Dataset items
━━━━

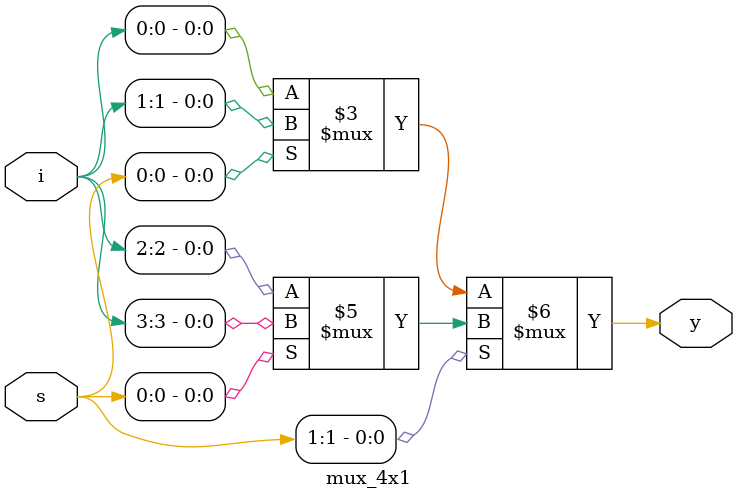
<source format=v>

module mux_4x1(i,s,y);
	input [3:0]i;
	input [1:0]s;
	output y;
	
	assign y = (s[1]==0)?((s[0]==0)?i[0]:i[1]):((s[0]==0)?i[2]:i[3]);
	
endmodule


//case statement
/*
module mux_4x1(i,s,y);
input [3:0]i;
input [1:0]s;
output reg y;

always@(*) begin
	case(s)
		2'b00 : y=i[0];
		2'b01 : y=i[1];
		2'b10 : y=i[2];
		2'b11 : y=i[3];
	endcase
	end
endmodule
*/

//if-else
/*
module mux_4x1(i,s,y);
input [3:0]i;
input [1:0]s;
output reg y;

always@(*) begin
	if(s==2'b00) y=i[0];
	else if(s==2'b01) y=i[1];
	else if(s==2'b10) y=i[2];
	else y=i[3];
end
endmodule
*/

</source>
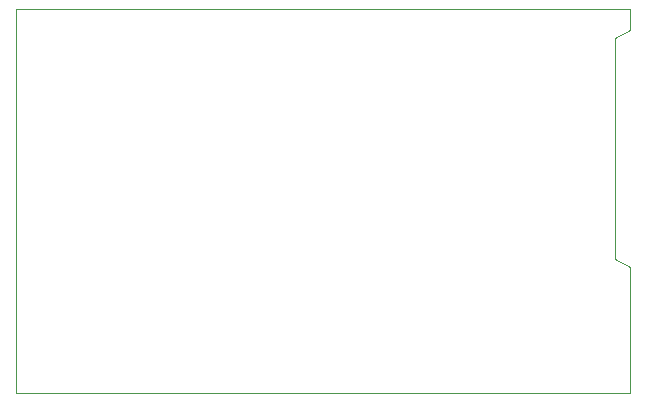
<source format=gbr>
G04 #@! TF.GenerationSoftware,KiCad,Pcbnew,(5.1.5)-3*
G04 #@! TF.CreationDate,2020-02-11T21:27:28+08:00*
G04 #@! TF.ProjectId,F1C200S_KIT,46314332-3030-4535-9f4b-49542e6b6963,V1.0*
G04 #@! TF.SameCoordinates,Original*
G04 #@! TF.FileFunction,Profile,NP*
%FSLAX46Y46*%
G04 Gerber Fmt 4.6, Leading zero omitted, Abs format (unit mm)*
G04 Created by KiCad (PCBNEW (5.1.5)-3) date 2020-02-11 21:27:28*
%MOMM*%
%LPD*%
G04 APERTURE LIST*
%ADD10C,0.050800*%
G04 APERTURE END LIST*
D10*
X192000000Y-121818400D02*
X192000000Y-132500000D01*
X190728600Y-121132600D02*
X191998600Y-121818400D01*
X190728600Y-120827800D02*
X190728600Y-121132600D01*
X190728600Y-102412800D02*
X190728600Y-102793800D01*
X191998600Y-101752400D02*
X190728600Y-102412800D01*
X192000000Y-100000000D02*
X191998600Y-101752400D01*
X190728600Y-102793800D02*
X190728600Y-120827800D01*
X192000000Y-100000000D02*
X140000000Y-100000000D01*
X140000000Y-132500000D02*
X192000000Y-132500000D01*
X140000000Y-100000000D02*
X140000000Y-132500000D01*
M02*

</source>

━━━━

— Problem to work on —
Starting with the line that has "else y=i[3];" and ending with the line that has "X190728600Y-102793800D01*", repeat the lines above exactly, omitting every picture.

— Written response —
	else y=i[3];
end
endmodule
*/

</source>
<source format=gbr>
G04 #@! TF.GenerationSoftware,KiCad,Pcbnew,(5.1.5)-3*
G04 #@! TF.CreationDate,2020-02-11T21:27:28+08:00*
G04 #@! TF.ProjectId,F1C200S_KIT,46314332-3030-4535-9f4b-49542e6b6963,V1.0*
G04 #@! TF.SameCoordinates,Original*
G04 #@! TF.FileFunction,Profile,NP*
%FSLAX46Y46*%
G04 Gerber Fmt 4.6, Leading zero omitted, Abs format (unit mm)*
G04 Created by KiCad (PCBNEW (5.1.5)-3) date 2020-02-11 21:27:28*
%MOMM*%
%LPD*%
G04 APERTURE LIST*
%ADD10C,0.050800*%
G04 APERTURE END LIST*
D10*
X192000000Y-121818400D02*
X192000000Y-132500000D01*
X190728600Y-121132600D02*
X191998600Y-121818400D01*
X190728600Y-120827800D02*
X190728600Y-121132600D01*
X190728600Y-102412800D02*
X190728600Y-102793800D01*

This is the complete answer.